Lindsay Perigo
Lindsay Perigo

The Politically Incorrect Show - 19/06/2001

[Music - Die Fledermaus]

Good afternoon, Kaya Oraaa & welcome to the Politically Incorrect Show on the free speech network, Radio Pacific, for Tuesday June 19, proudly sponsored by Neanderton Nicotine Ltd., the show that says bugger the politicians & bureaucrats & all the other bossyboot busybodies who try to run our lives with our money; that stands tall for free enterprise, achievement, profit, & excellence, against the state-worshippers in our midst; that stands above all for the most sacred thing in the universe, the liberty of the human individual.

[Music up, music down!]

A doyen of Auckland's art establishment - a pretentious poseur whose jowls wobble - hangs used car tyres from his ceiling. He regards hanging a tyre from his ceiling as "art" - an act higher than & unsullied by mind or matter - while the act of conceiving & producing the tyre in the first place he regards as ignoble, low, "materialistic." He once trembled to me that it was "preposterous" to offer the inventors & manufacturers of microwave ovens the same salute one would offer composers or painters. Leaving aside that HIS kind of "art" is deserving of nothing but contempt, I want to make the point today that the creator of material values is of the same exalted status as the creator or recreator of spiritual values, & for the same reasons. Or rather, I want to let Ayn Rand make the point. Some of you will find this idea shocking, so get a grip on your jowls:

"Whether it's a symphony or a coal mine, all work is an act of creating & comes from the same source: from an inviolate capacity to see through one's own eyes - which means: the capacity to perform a rational identification - which means: the capacity to see, to connect & to make what had not been seen, connected & made before. That shining vision which they talk about as belonging to the authors of symphonies & novels - what do they think is the driving faculty of men who discover how to use oil, how to run a mine, how to build an electric motor? That sacred fire which is supposed to burn within musicians & poets - what do they suppose moves an industrialist to defy the whole world for the sake of his new metal, as the inventors of the airplane, the builders of the railroads, the discoverers of new germs or new continents have done through all the ages ... This, Miss Taggart, this sort of spirit, courage & love for truth - as against a sloppy bum who goes around proudly assuring you that he has almost reached the perfection of a lunatic, because he's an artist who hasn't the faintest idea what his art work is or means; he's not restrained by such crude concepts as 'being' or 'meaning'; he's the vehicle of higher mysteries; he doesn't know how he created his work or why, it just came out of him spontaneously, like vomit out of a drunkard; he did not think - he would not stoop to thinking; all he has to do is FEEL - he FEELS, the flabby, loose-mouthed, shifty-eyed, drooling, shivering, uncongealed bastard!"

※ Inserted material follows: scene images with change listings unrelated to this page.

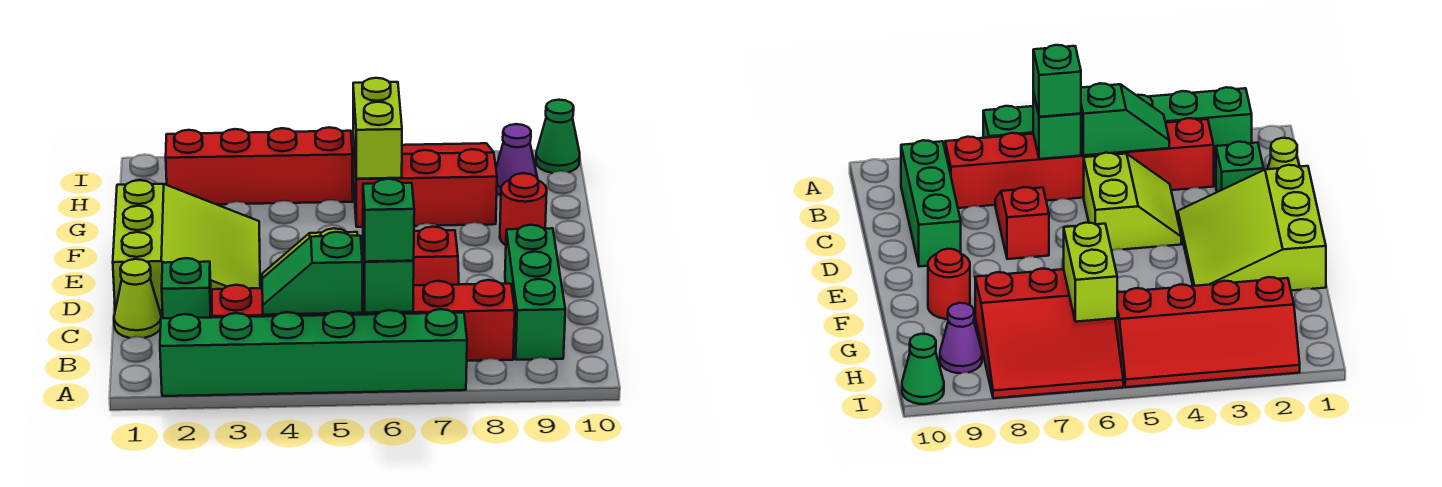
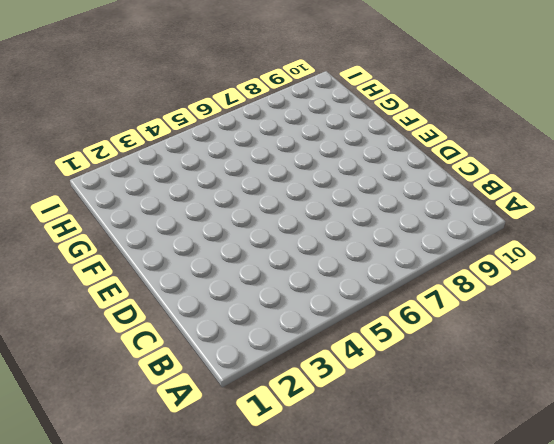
none -> green 1x6 brick [160,309,467,396]
none -> red 1x6 brick [212,280,515,361]
none -> green 1x3 brick [505,225,565,360]

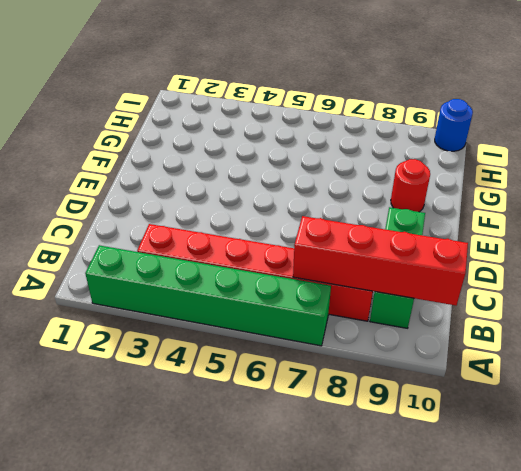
red 1x4 brick [293,216,468,305] -> none
blue 1x1 round brick [435,99,473,151] -> green 1x1 cone [536,100,580,173]
none -> lime 1x1 cone [114,259,161,338]
none -> green 1x1 brick [162,258,211,318]
none -> lime 2x2 slope [1084,153,1181,250]

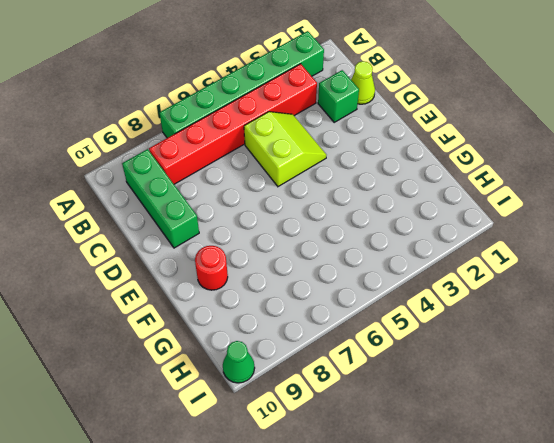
none -> red 1x2 slope [413,227,459,285]
none -> lime 3x3 slope [113,180,260,310]
none -> red 3x3 slope [352,143,497,227]

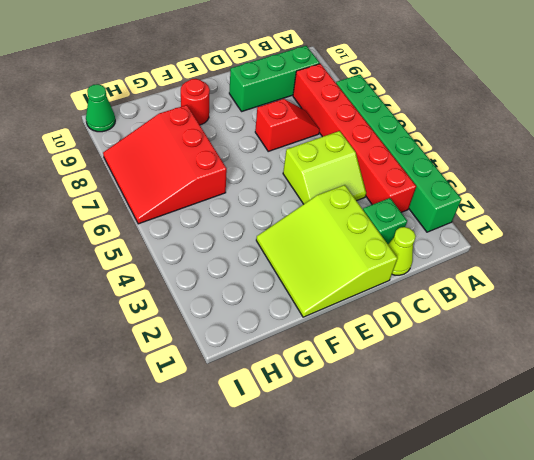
lime 3x3 slope [256,185,398,317] -> lime 3x3 slope turned to [113,180,260,310]
none -> red 2x4 slope [166,127,353,204]
none -> purple 1x1 cone [496,124,538,195]
none -> green 1x2 slope [262,232,362,315]

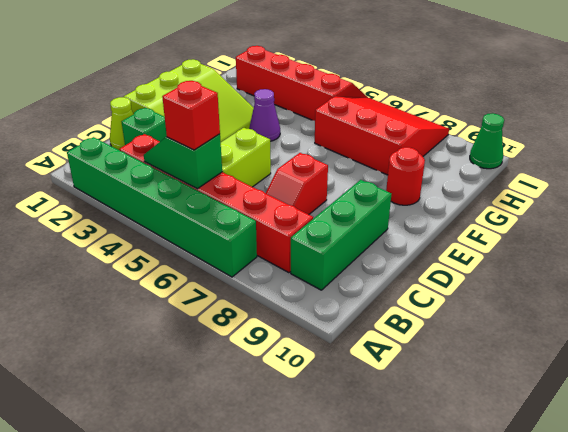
red 1x1 brick [162,81,220,150] -> none
purple 1x1 cone [249,89,280,141] -> purple 1x1 cone moved to [496,124,538,195]
none -> green 1x1 brick [363,242,414,313]
none -> lime 1x2 brick [353,78,402,179]
none -> green 1x1 brick [363,179,414,262]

Now THERE'S a line to hurl at the next poseur you come across at a modern art exhibition! Be aware, though, that's this is not a diatribe against feelings as such - the words are spoken by Richard Halley, who is a COMPOSER in Rand's novel Atlas Shrugged. It IS a diatribe against the idea that ANY old feeling should be mindlessly indulged, & the result then glorified BECAUSE it is mindless.

Halley's concluding words are:

"If there is more tragic a fool than the businessman who doesn't know that he's an exponent of man's highest creative spirit - it's the artist who thinks that the businessman is his enemy."

As the old, dichotomy-free saying would have it: food for thought!